=== Section Start ===

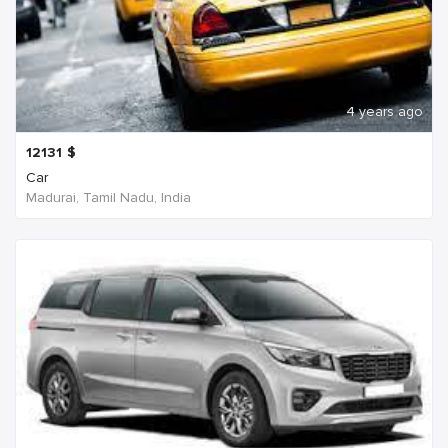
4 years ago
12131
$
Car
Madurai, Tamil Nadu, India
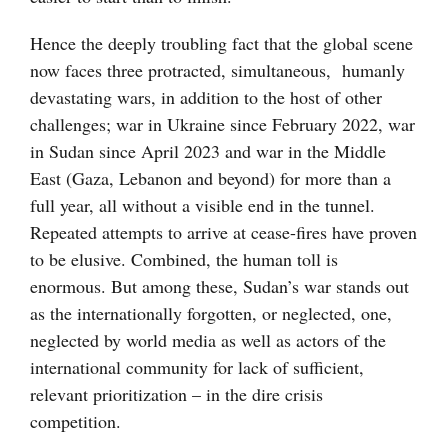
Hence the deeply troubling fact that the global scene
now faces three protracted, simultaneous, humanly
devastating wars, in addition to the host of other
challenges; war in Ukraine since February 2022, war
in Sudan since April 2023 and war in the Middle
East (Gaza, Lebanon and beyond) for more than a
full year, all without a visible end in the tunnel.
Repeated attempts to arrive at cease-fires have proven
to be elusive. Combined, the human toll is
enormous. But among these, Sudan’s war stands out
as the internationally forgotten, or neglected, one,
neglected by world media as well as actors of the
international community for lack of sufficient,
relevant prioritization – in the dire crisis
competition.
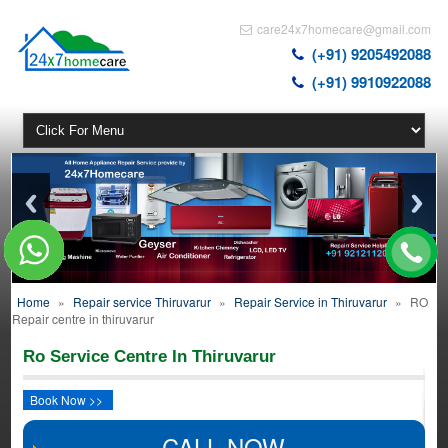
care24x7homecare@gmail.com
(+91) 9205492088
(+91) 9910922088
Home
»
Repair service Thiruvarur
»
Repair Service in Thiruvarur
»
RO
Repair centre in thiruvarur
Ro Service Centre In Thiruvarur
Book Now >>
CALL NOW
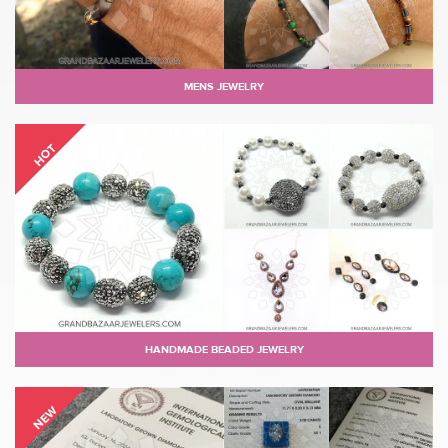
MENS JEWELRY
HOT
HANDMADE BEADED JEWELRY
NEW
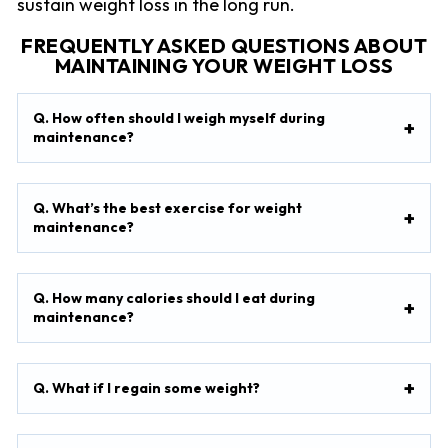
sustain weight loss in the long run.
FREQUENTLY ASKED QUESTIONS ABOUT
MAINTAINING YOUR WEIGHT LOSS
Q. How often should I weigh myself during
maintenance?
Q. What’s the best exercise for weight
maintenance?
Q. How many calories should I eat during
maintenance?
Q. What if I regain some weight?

=== Section End ===

# [Work order]
Return every line of text in the material above, word for word and in the same order, leaving out the pictures.

# [Reply]
4 years ago
12131
$
Car
Madurai, Tamil Nadu, India
Hence the deeply troubling fact that the global scene
now faces three protracted, simultaneous, humanly
devastating wars, in addition to the host of other
challenges; war in Ukraine since February 2022, war
in Sudan since April 2023 and war in the Middle
East (Gaza, Lebanon and beyond) for more than a
full year, all without a visible end in the tunnel.
Repeated attempts to arrive at cease-fires have proven
to be elusive. Combined, the human toll is
enormous. But among these, Sudan’s war stands out
as the internationally forgotten, or neglected, one,
neglected by world media as well as actors of the
international community for lack of sufficient,
relevant prioritization – in the dire crisis
competition.
care24x7homecare@gmail.com
(+91) 9205492088
(+91) 9910922088
Home
»
Repair service Thiruvarur
»
Repair Service in Thiruvarur
»
RO
Repair centre in thiruvarur
Ro Service Centre In Thiruvarur
Book Now >>
CALL NOW
MENS JEWELRY
HOT
HANDMADE BEADED JEWELRY
NEW
sustain weight loss in the long run.
FREQUENTLY ASKED QUESTIONS ABOUT
MAINTAINING YOUR WEIGHT LOSS
Q. How often should I weigh myself during
maintenance?
Q. What’s the best exercise for weight
maintenance?
Q. How many calories should I eat during
maintenance?
Q. What if I regain some weight?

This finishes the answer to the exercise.